Stimmen Sie der Einschätzung des folgenden Internet-Artikels zu? https://tacheles-sozialhilfe.de/aktuelles/archiv/zum-thema-weihnachtsgeschenke-im-sgb-ii-sgb-xii.html
Zitat: "Grundsätzlich sind Geschenke in Geldeswert (also in Form von Gegenständen oder Gutscheinen) im SGB II und im SGB XII nicht als Einkommen anzurechnen (§ 11 Abs. 1 S. 1 SGB II; § 82 Abs. 1 Nr. 11 SGB XII). Nach dem Zuflussmonat wird das Geschenk in Geldeswert zu Vermögen und ist, solange der jeweilige Vermögenshöchstbetrag nicht überschritten ist, unbedenklich.
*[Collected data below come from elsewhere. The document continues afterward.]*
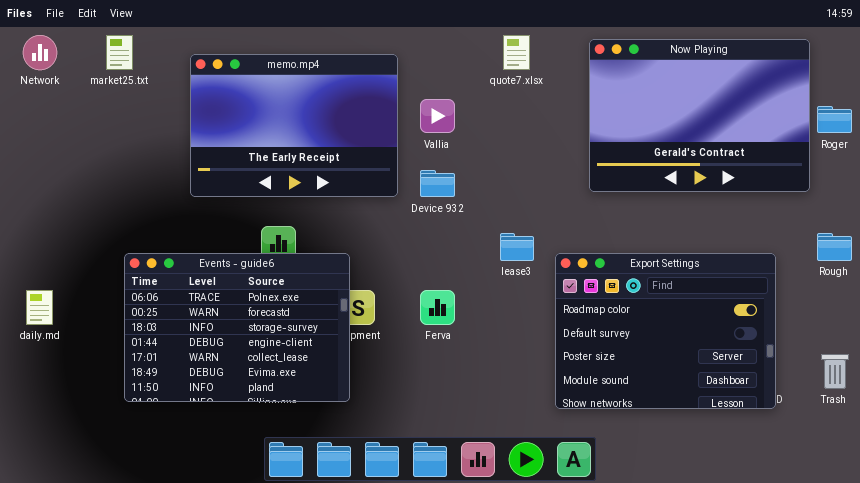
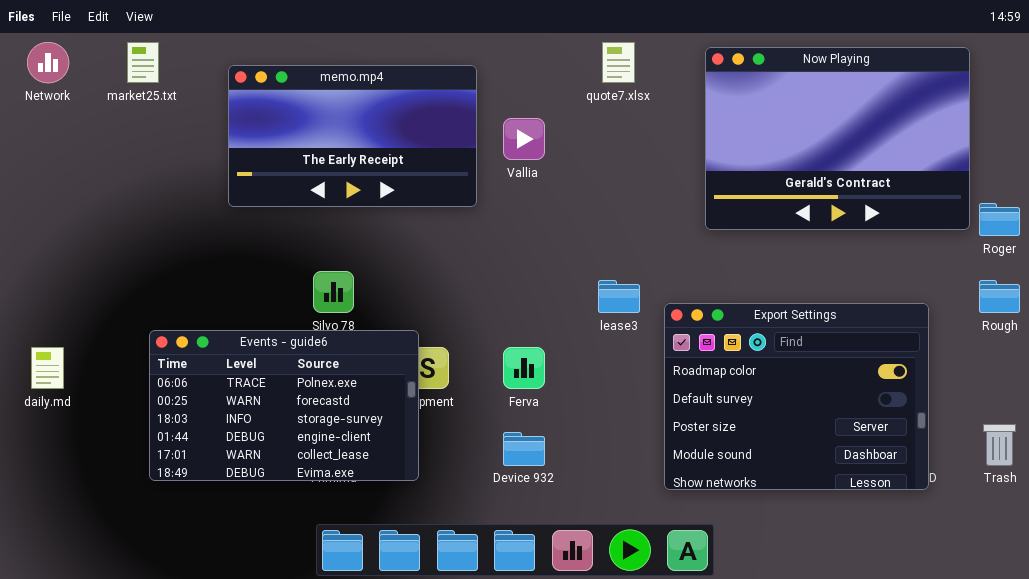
memo.mp4: [190,54,398,197] -> [228,65,477,207], resized
Roger: [817,106,852,133] -> [979,203,1020,236], moved
Device 932: [420,170,455,197] -> [503,432,545,466], moved
Events - guide6: [124,253,350,402] -> [149,330,419,481], resized

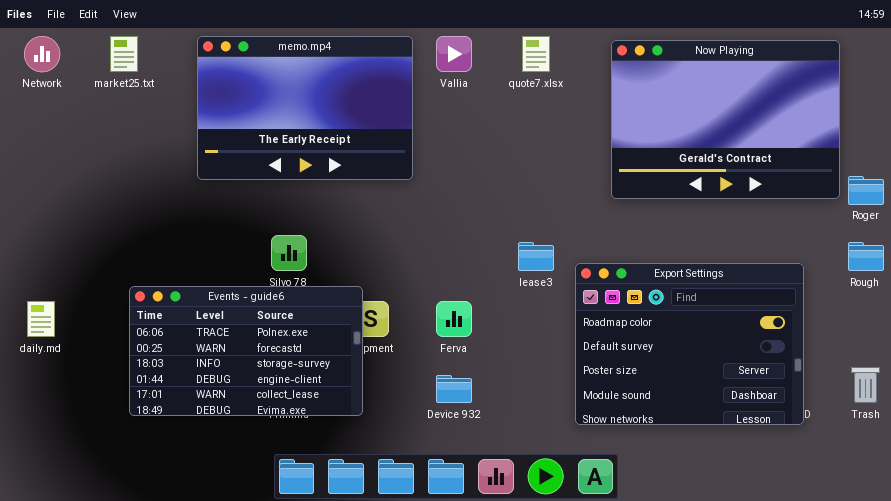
memo.mp4: [228,65,477,207] -> [197,36,413,180], resized
Vallia: [503,118,545,160] -> [436,36,472,72], moved

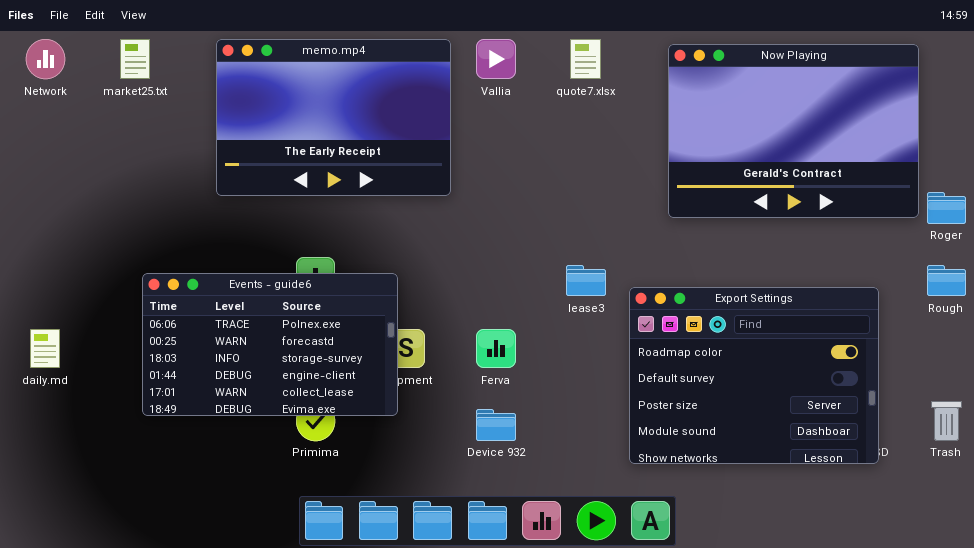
Events - guide6: [129,286,363,416] -> [142,273,398,416], moved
Im SGB II beträgt dieser 15.000 € im SGB XII 10.000 €."
Hiernach wären Spenden an Armutsbetroffene in Bürgergeld oder Grundsicherung in Form von Gutscheinen unbedenklich als Unterstützungsmöglichkeit nutzbar, ohne dass dem Empfänger daraus ein Nachteil drohen würde.
Über Ihre Einschätzung dazu würde ich mich sehr freuen!
Herzliche Grüße
Thomas Schwarz
4. September 2025 | 04:00

Antwort

von


(912)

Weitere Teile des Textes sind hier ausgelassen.